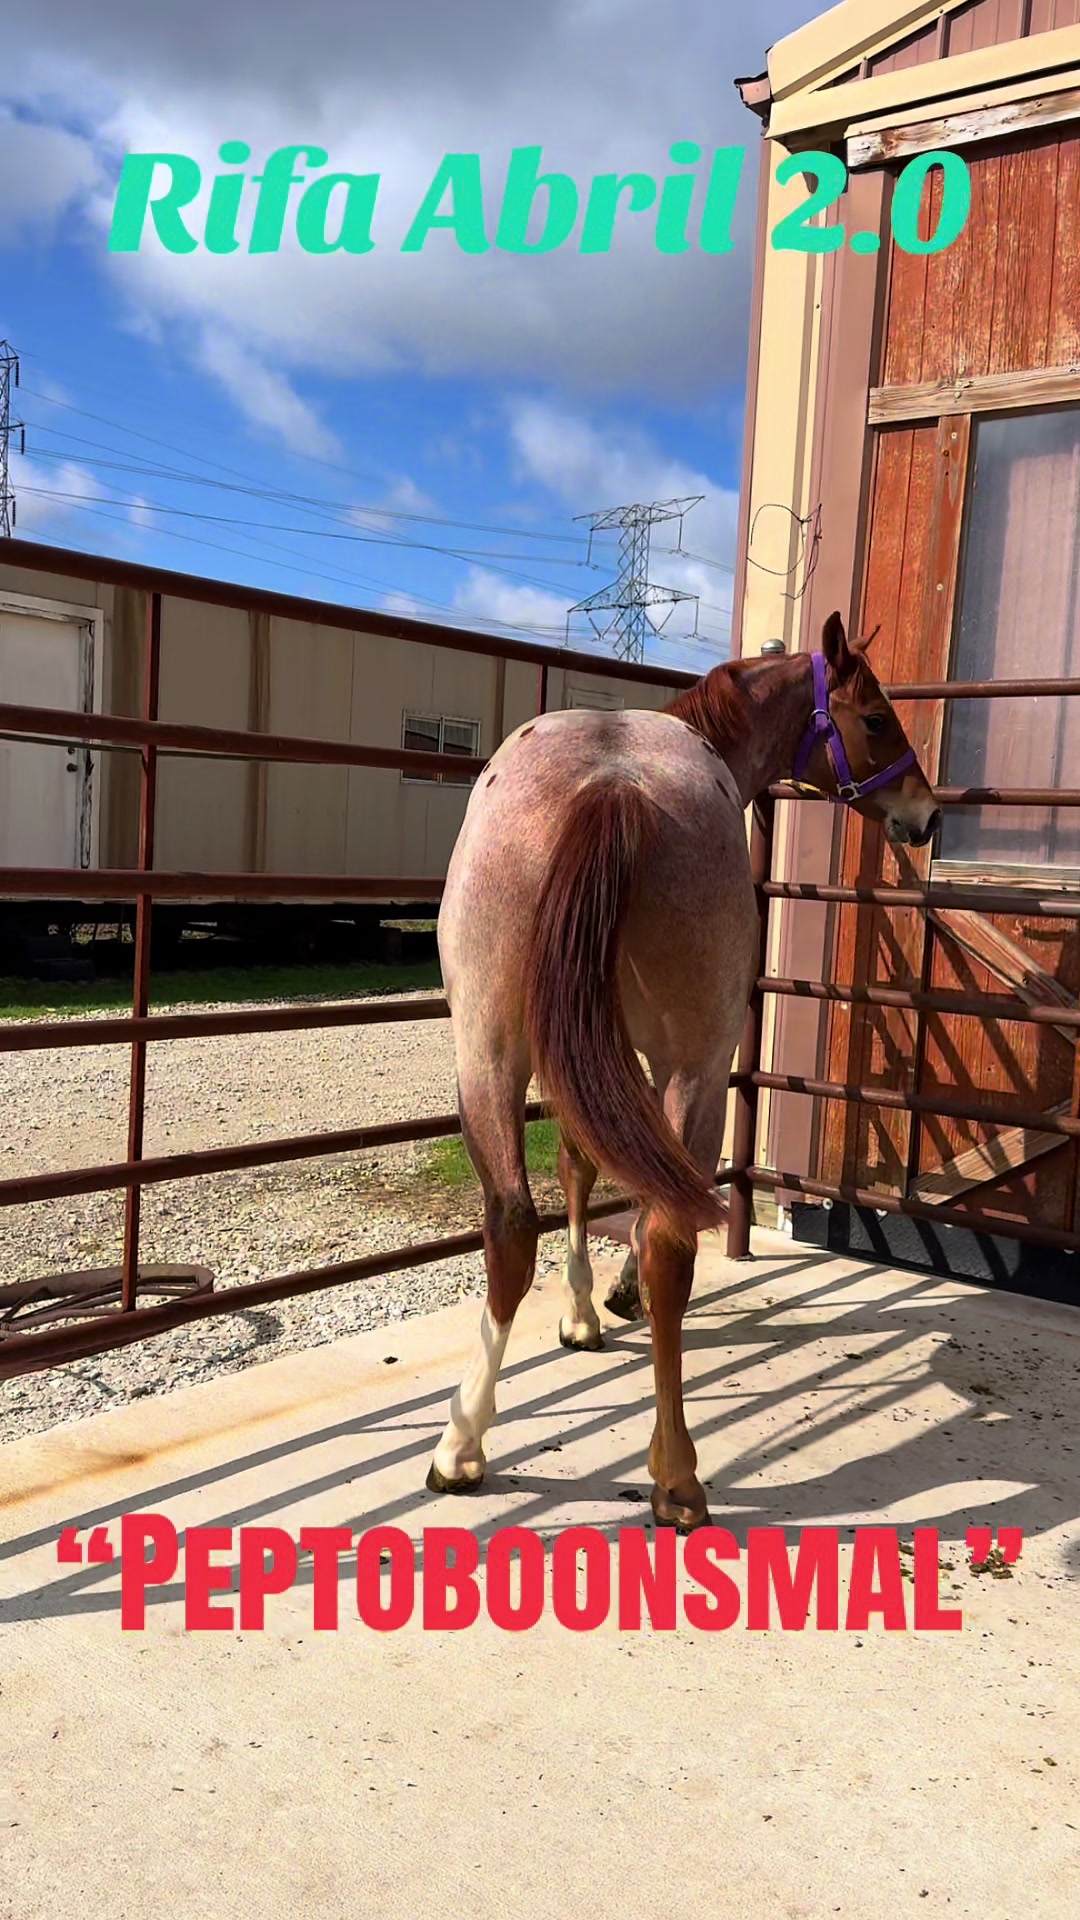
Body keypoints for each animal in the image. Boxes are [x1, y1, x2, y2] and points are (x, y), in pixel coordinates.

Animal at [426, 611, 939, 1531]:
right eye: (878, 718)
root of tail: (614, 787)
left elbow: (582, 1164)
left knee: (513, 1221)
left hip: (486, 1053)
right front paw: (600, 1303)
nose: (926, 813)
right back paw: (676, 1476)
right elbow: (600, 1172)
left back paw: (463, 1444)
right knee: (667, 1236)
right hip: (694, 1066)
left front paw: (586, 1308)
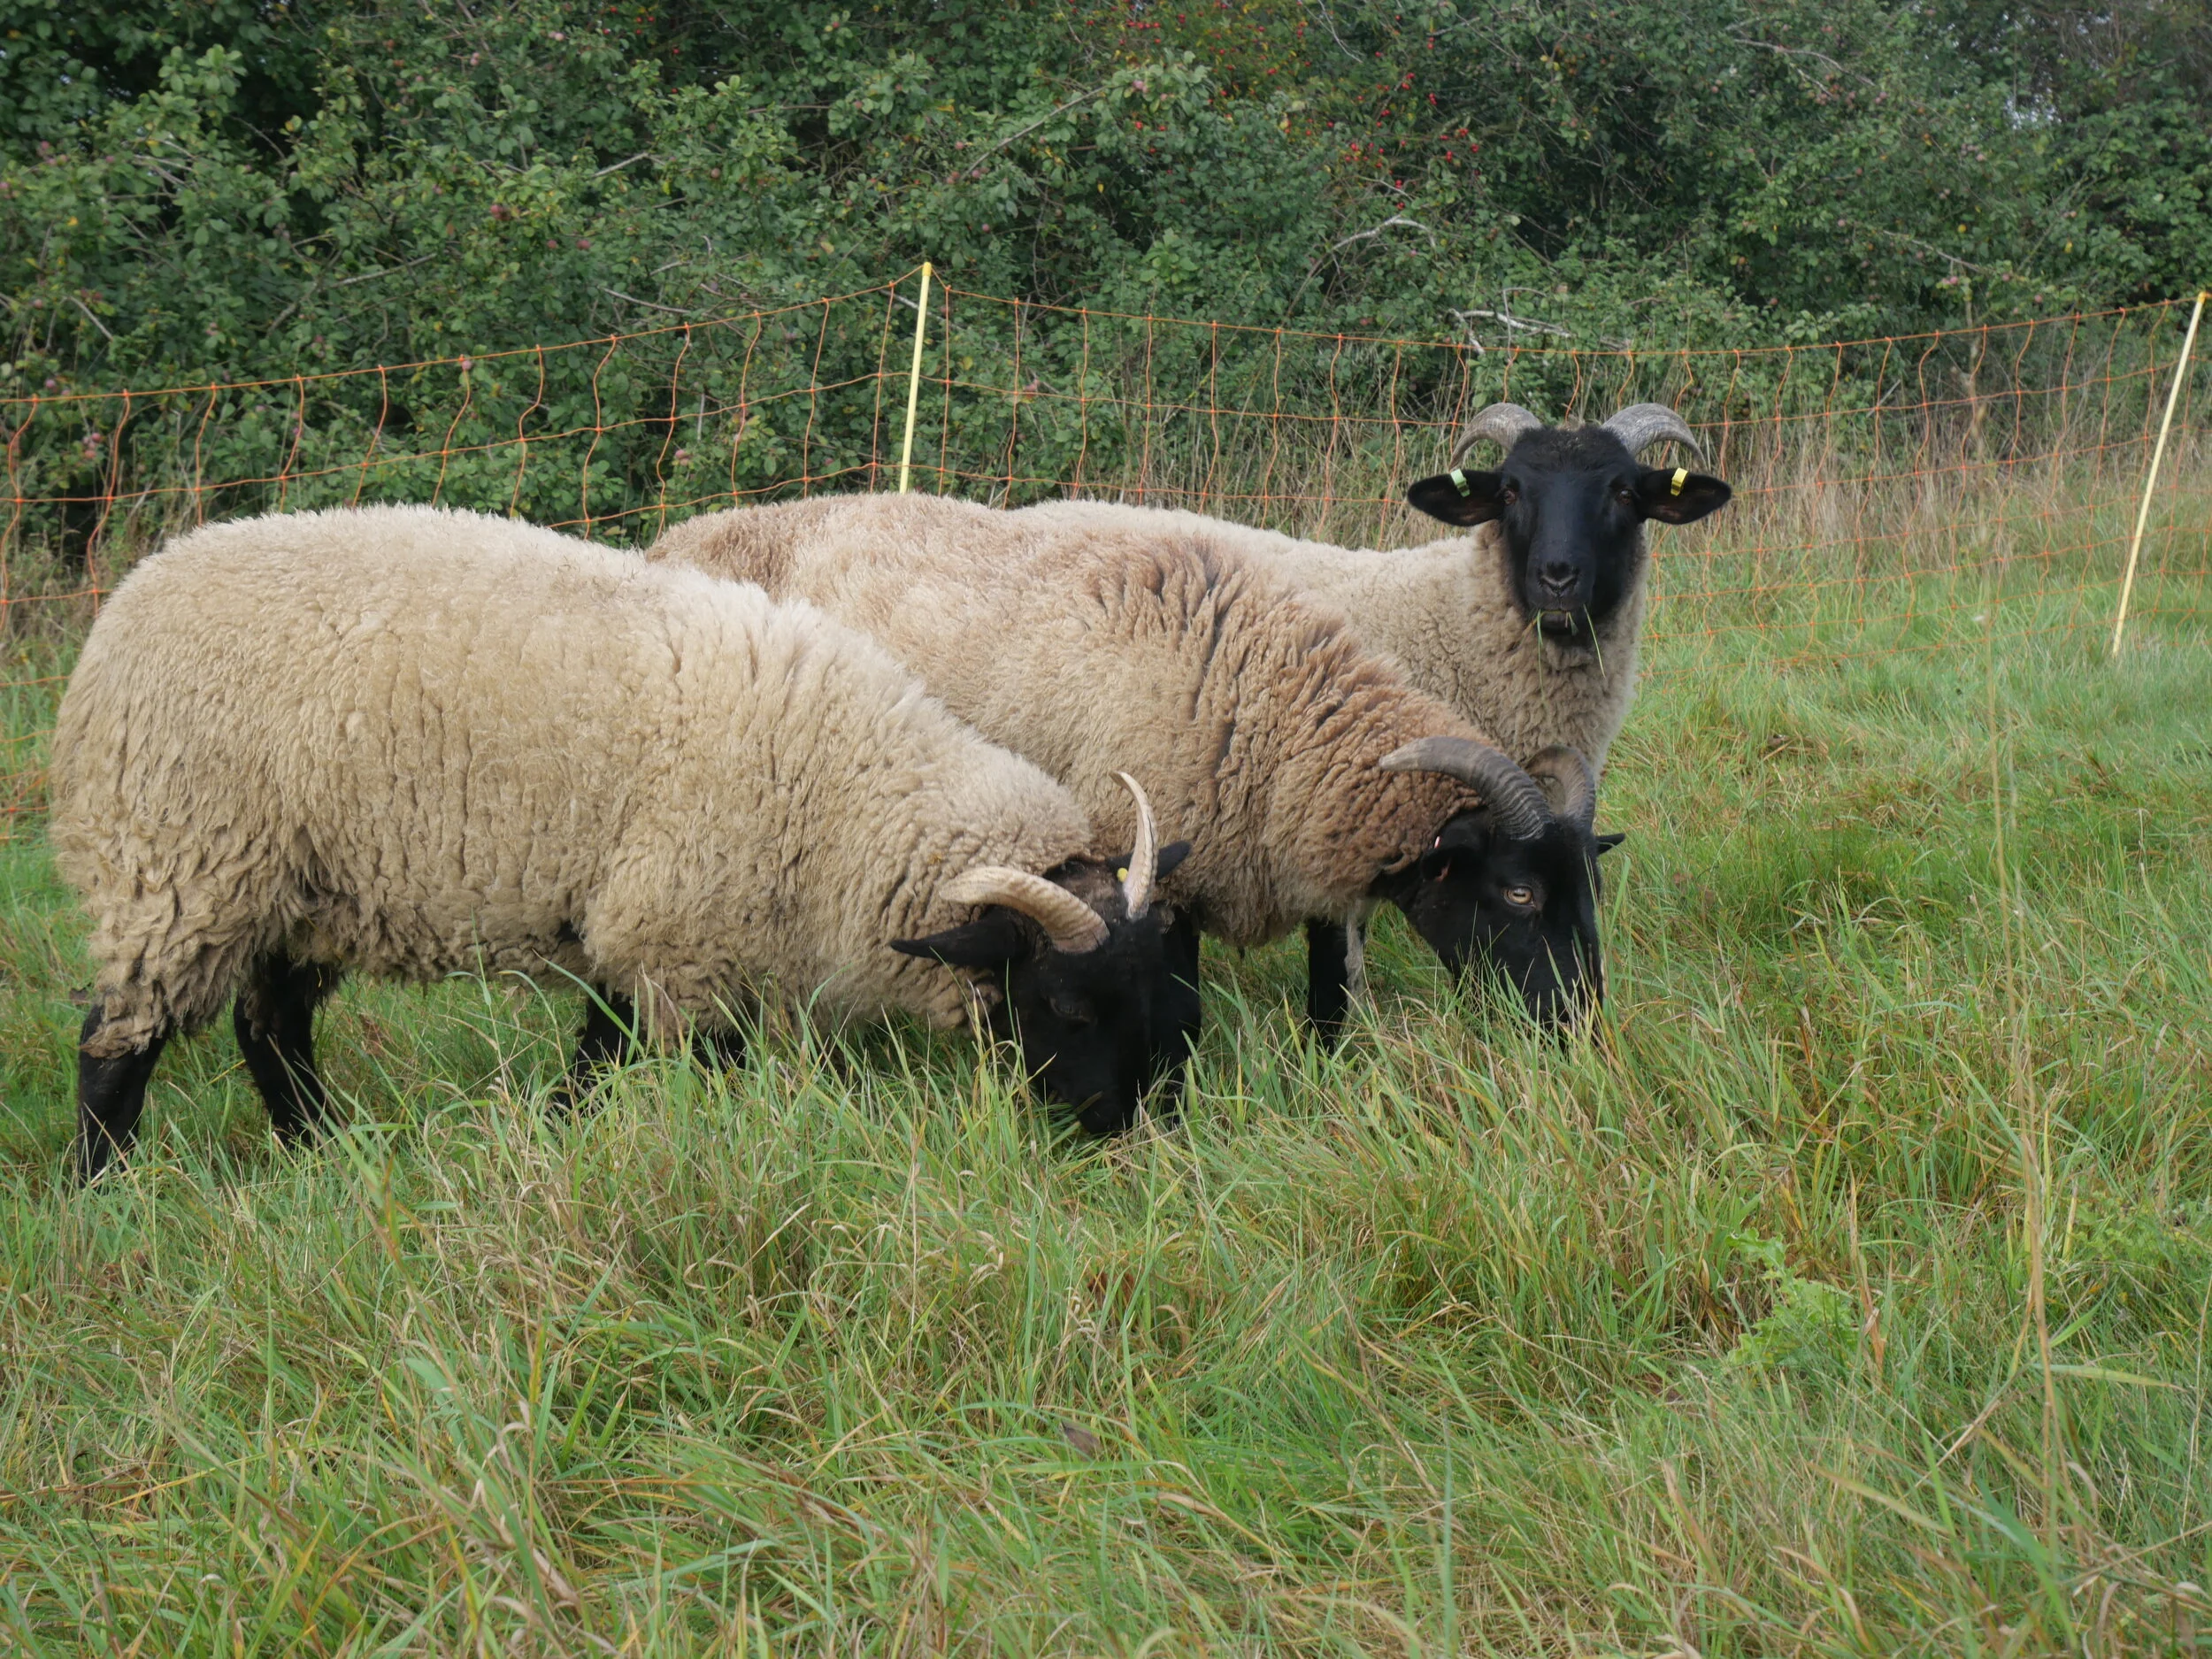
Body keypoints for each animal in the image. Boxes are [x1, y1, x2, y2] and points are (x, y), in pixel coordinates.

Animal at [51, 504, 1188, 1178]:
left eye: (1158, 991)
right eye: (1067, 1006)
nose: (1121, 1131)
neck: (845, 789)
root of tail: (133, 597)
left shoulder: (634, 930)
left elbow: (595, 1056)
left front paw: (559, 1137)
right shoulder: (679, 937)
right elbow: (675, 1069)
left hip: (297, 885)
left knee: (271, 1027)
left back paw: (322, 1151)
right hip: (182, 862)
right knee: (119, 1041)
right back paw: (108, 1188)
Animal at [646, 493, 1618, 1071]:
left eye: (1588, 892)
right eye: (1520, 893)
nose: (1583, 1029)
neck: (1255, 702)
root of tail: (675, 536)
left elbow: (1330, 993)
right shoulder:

########

> [YOUR INSTRUCTIONS]
A faithful copy is required of the lines from the one with "root of tail: (133, 597)" through the last line of the data; please add nothing.

> [YOUR SOLUTION]
root of tail: (133, 597)
left shoulder: (634, 930)
left elbow: (595, 1056)
left front paw: (559, 1137)
right shoulder: (679, 937)
right elbow: (675, 1069)
left hip: (297, 885)
left knee: (271, 1027)
left back paw: (322, 1151)
right hip: (182, 862)
right knee: (119, 1041)
right back paw: (108, 1188)
Animal at [646, 493, 1618, 1071]:
left eye: (1588, 892)
right eye: (1520, 893)
nose: (1583, 1029)
neck: (1255, 702)
root of tail: (675, 536)
left elbow: (1330, 993)
right shoulder:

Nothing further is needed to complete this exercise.